BLOOMINGTON -- Are you tired of bend-and-break Indiana football defense?
Imagine how Hoosier coaches feel.
Last year's unit allowed 37.3 points. The year before that, it was 34.0. In the last seven years, the defense has allowed at least 32.5 points five times.
The net result -- a 29-55 record over that period, including last season's 1-11 mess.
The current defensive staff is only responsible for last year's results, and that was enough to last the rest of their careers. They've got multiple solutions to turn things around. A big one as they prepare for the Sept. 1 season opener against Indiana State is force more turnovers.
“You've got to work on it,” cornerbacks coach Brandon Shelby says. “You get what you emphasize, and quite obviously we didn't emphasize it enough last year.
“Players will do what you expect. We've set the bar pretty high.”
Last season IU forced 16 turnovers, just five on interceptions. That ranked 11th in the Big Ten, ahead of only Minnesota, which had nine. Michigan led with 29.
That's not nearly good enough.
So the Hoosiers' had a preseason camp goal of forcing five turnovers per practice -- either by fumble or interception. If they met the goal, all was well. If they didn't, they faced consequences.
What kind of consequences?
“Running or pushups or whatever it might be,” cornerback Kenny Mullen says.
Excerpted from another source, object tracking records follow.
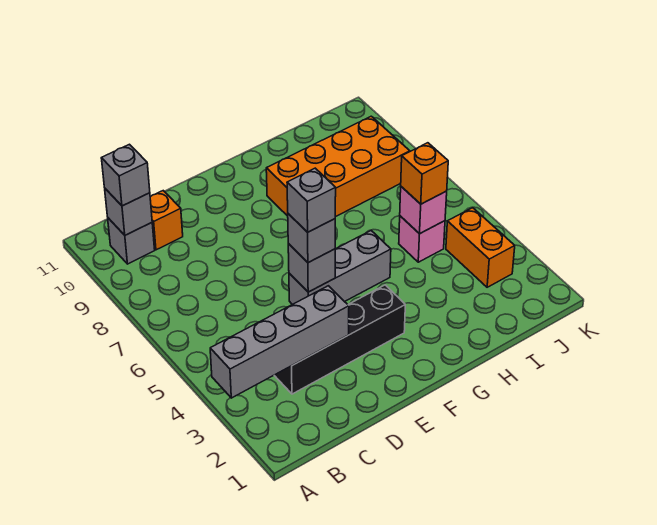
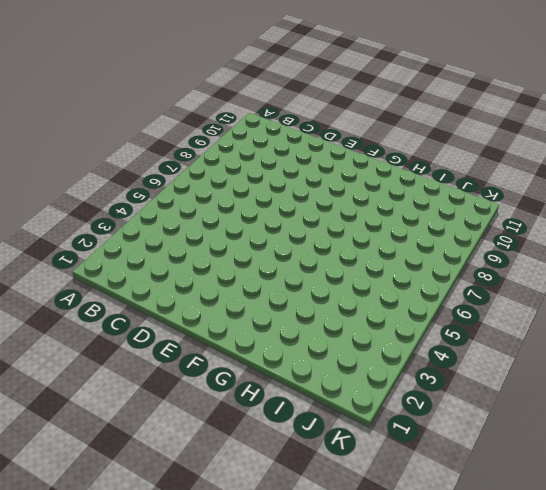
none -> grey 1x1 brick [108,218,155,264]
none -> black 1x4 brick [274,285,405,394]
none -> orange 1x1 brick [150,191,183,250]

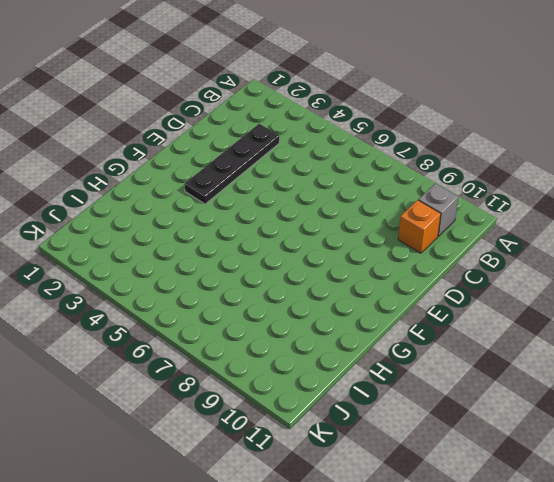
black 1x4 plate [184,124,279,204] -> black 1x4 brick [274,285,405,394]
none -> grey 1x3 brick [289,231,391,305]
none -> orange 2x4 brick [266,116,410,217]
none -> pink 1x1 brick [399,216,445,262]

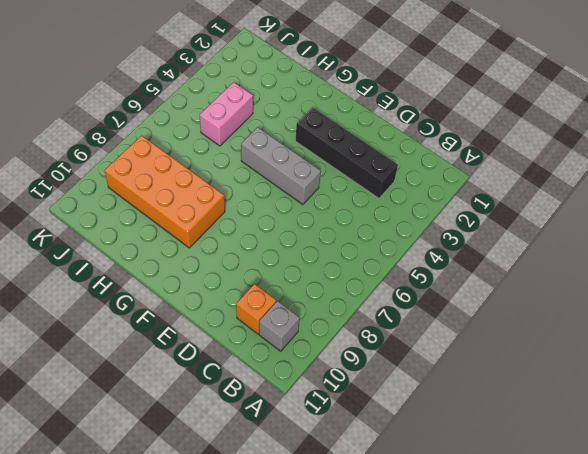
pink 1x2 brick [200,82,253,146] -> pink 1x1 brick [399,216,445,262]
none -> orange 1x2 brick [446,208,515,287]
none -> grey 1x4 brick [210,286,349,398]
none -> grey 1x1 brick [105,189,152,235]

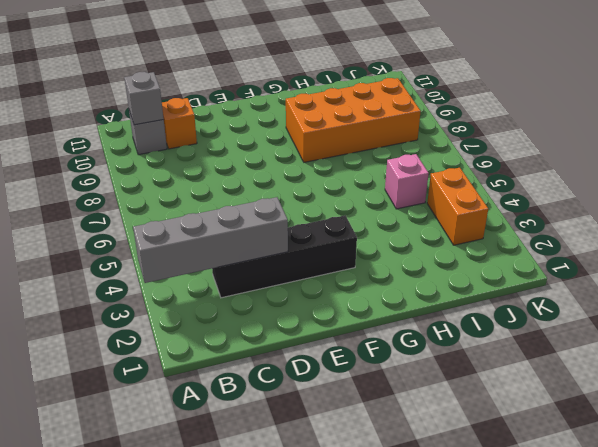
none -> grey 1x3 brick [289,231,391,305]
none -> grey 1x1 brick [288,244,335,292]
none -> pink 1x1 brick [400,187,447,234]

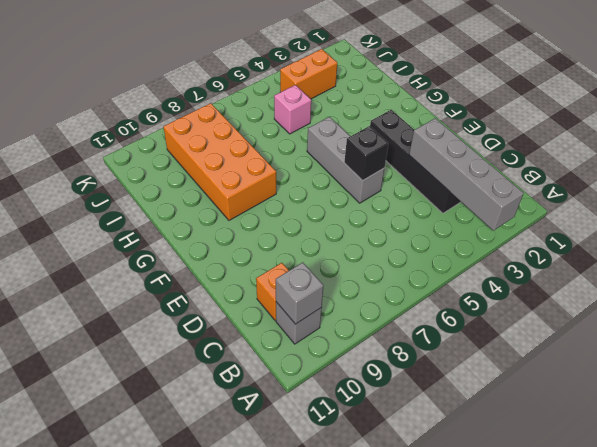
black 1x1 brick [344,126,388,181] -> grey 1x1 brick [288,244,335,292]
none -> pink 1x1 brick [400,187,447,234]
none -> grey 1x1 brick [101,144,150,206]
none -> grey 1x1 brick [288,214,335,263]

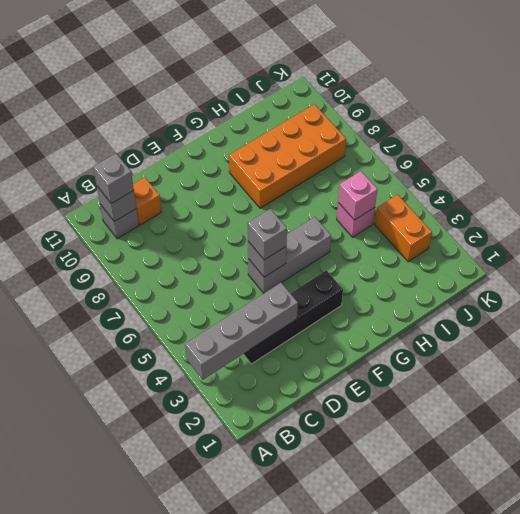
none -> orange 1x1 brick [401,143,448,204]
none -> grey 1x1 brick [287,168,336,232]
Plenty of defensive players talk about forcing turnovers. Not every defense does it. Sometimes turnovers can come from schemes and blitzes, big hits and strip-the-ball aggression. Certainly they can be caused by good players making big plays. But it all starts, co-defensive coordinator Mike Ekeler says, with making it a priority.
“It's an emphasis you put on it,” Ekeler says. “It starts with the head coach (Kevin Wilson). He made it clear to us that's exactly what we're going to be as a defense. We're trying to reinforce that with turnover circuits. We're keeping track every day. We're holding the guys accountable. If we don't make our goal, we're running for it.”
A “turnover circuit” involves different stations at the beginning of practice where players take different shots at knocking the ball free.
“A lot of forcing turnovers is technique,” Ekeler says. “It doesn't just happen. You have to know how to take your shot, and when to take your shot. You have to execute.”
Mullen, a former Bishop Luers standout, and the rest of the defense are ready to embrace that execution.
“It's being more aware and more aggressive,” Mullen says. “When the ball is in the air, be in perfect position to make a play. You eliminate the route, jump in front of the receiver and get the interception. That's what we're trying to do. And if the receiver catches the ball, you wrap him up, hold him up and help comes to punch out the ball or strip it out. People might carry the ball loose. We want to get it out and get it back to our offense.”
Good defense involves more that just turnovers. It has to stop the run, contain the pass and pressure the quarterback. Wilson said the defense has to improve in all those areas, but it seems far of ahead of last year, when youth and botched coverages resulted in giving up numerous big plays.
“We all have to be on the same page,” Mullen says. “Last year we'd make different checks -- I'd make a check; the corner would make a check; the safety would make a check. That's three different checks.”
The result -- an opposing receiver would run free for a huge gain, a touchdown, or both.
“This year we're all on the same page,” Mullen says. “We're eliminating errors. We're playing fast and playing together."
Right now that's just practice. The real test will come in games.
“We have to get turnovers," Mullen says. "We have to get the ball out. As a secondary we're striving to be one of the top two to three defenses in the Big Ten. Oklahoma State didn't have the best defense last year, but they led the nation in turnovers. That's what we need to be as a defense.”